Along with how the LGBTQ+ community feels about a church that has never officially stated what their feelings are about them, a community that makes up a large part of the area, that was one of the biggest issues with their services taking place there. The Tower Theatre is zoned for commercial use, which doesn’t allow for religious assembly for a venue its size.
“I think zoning was an important tool legally, and it was used that way, as it should have been,” Alicia Rodriguez said. “That was the base issue from day one, that they weren’t even supposed to be in the building in the first place.”
Because of this development, Birdsong began sharing old materials about the TDPA on social media, which caught the attention of Rodriguez. She helped to run the protests, and is the co-owner of Labyrinth Art Collective (LAB) in Van Ness Village.
“I met him while I was running the protests, and we ended up having a couple of conversations on his porch, and I felt like there needed to be something like that in place for the long term,” she said.
Based on those conversations, Birdsong got in contact with people who previously worked or had experience with the TDPA, and got it off the ground again.
While the TDPA did not have a formal presence at the protests, they lobbied the city to honor the integrity of the specific plan, and to keep the Tower Theatre in the public domain.
The protests continued on for months. After a legal battle between multiple parties that lasted for nearly two years, the city bought the theater, and the church had to move their services to one of their other two campuses in the city.
New Management
Last month, the city council handed management of the theatre over to 809 Olive Avenue, LLC.
There were a few different bidders for the theater’s management, including the theater’s previous owner and the Fresno Arts Council. Although none of the entities were required to, 809 and the FAC were the only groups to seek community input about how they want to see the theater be utilized.
Whether or not this group uses and provides this space well “remains to be seen,” Rodriguez said.

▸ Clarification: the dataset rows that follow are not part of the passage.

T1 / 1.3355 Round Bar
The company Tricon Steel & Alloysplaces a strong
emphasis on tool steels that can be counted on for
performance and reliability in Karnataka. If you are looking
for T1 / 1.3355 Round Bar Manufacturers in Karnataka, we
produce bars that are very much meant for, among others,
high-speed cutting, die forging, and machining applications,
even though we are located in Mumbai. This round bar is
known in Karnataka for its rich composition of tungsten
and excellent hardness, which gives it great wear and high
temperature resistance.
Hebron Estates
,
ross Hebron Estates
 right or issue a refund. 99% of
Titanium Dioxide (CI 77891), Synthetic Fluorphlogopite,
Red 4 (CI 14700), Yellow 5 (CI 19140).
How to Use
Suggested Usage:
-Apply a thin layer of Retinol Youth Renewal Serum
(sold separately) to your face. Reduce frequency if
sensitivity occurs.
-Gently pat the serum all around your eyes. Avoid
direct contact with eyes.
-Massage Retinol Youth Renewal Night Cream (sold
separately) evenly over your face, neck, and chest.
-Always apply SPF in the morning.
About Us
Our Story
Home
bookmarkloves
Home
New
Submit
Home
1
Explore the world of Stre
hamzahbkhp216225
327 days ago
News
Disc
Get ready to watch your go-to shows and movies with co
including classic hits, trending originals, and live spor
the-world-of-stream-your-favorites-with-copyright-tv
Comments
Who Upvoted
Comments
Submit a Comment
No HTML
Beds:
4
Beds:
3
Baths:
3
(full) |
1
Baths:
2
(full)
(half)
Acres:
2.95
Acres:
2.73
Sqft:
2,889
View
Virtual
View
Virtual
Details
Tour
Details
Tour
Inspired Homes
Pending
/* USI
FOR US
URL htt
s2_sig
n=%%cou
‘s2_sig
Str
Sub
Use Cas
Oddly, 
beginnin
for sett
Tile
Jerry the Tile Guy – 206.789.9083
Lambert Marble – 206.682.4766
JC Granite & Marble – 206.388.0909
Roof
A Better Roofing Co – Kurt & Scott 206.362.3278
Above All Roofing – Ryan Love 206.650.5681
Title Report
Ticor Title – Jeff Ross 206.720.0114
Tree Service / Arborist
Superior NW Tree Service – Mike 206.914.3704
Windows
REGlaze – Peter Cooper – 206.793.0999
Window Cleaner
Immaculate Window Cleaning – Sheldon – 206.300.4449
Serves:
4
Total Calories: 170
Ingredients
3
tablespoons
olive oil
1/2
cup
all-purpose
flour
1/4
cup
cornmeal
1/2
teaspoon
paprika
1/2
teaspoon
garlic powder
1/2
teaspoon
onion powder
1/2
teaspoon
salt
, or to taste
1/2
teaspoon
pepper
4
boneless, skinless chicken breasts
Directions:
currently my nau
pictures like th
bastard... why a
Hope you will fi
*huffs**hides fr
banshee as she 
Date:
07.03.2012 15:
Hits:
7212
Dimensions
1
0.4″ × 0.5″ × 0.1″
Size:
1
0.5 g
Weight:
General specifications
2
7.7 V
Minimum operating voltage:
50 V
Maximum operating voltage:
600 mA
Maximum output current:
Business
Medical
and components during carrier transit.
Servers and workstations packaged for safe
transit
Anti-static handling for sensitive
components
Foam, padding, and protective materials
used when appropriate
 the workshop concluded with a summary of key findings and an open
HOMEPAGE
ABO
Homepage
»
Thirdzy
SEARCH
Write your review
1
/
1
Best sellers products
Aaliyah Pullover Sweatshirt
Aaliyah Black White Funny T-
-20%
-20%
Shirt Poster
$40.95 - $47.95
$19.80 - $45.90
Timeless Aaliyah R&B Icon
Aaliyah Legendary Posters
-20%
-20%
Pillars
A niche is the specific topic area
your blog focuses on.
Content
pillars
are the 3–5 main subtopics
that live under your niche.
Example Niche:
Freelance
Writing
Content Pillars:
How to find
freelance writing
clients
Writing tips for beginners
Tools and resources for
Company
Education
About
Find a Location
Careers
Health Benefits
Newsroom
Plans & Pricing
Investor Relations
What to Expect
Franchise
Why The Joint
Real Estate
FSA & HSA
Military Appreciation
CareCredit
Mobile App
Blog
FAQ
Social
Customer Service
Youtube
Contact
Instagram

“I would hope they follow through on the promises to communicate and procure input from the community, and collaborate with the community,” Rodriguez said. “We did bring up a lot of concerns, not only about what types of entertainment, because I think that’s important, but what’s also important is how they run operations there and how it’s going to affect the community around it.”
There’s also questions on how the space could be used by community groups for meetings and events, since there are several spaces in the theater available for that.
She noted she wants to see equity and inclusion be addressed by the new management.
“I would like to see the Tower Theatre actually belong to the neighborhood, in more ways than one,” Rodriguez said. “I want to see audiences that look like the neighborhood going in there.”
Current Projects and the Specific Plan Update
Now that the Tower Theatre’s management is no longer a question, the TDPA is focusing its energies elsewhere.
The Hearts on Fire Rock n’ Roll Choir, which Catania is a part of, performed the entirety of The Beatles’ “Abbey Road” album on Apr. 29. The show, which was the first TDPA fundraiser since reforming, sold out the Tower Theatre.
Rodriguez is focusing more on Labyrinth nowadays, so she stepped down from the President position earlier this year, but she plans to work on more community outreach within the neighborhood.
“What we’re really looking at is getting the community more engaged in their own advocacy,” Rodriguez said. “We saw in recent years with the very loud issue with the Tower Theatre how something like that has been needed for some time.
Birdsong originally didn’t plan on staying on the board, but decided to continue with it later on.
“I told [Rodriguez] that I would be willing to participate for the first year, and I would like to kind of fade away, but that didn’t happen yet. So I’m actually more active now than I was then,” Birdsong said. “Some things are in your blood, I guess!”
He’s also on the specific plan’s new committee to update and implement the plan. It has been over 30 years since the plan was originally written and passed, so updates and changes are needed.
The Tower District Specific Plan’s Implementation Committee had their last meeting at the end of February, and their next meeting is taking place in the Tower Theatre Lounge, on May 16 at 5:30 p.m.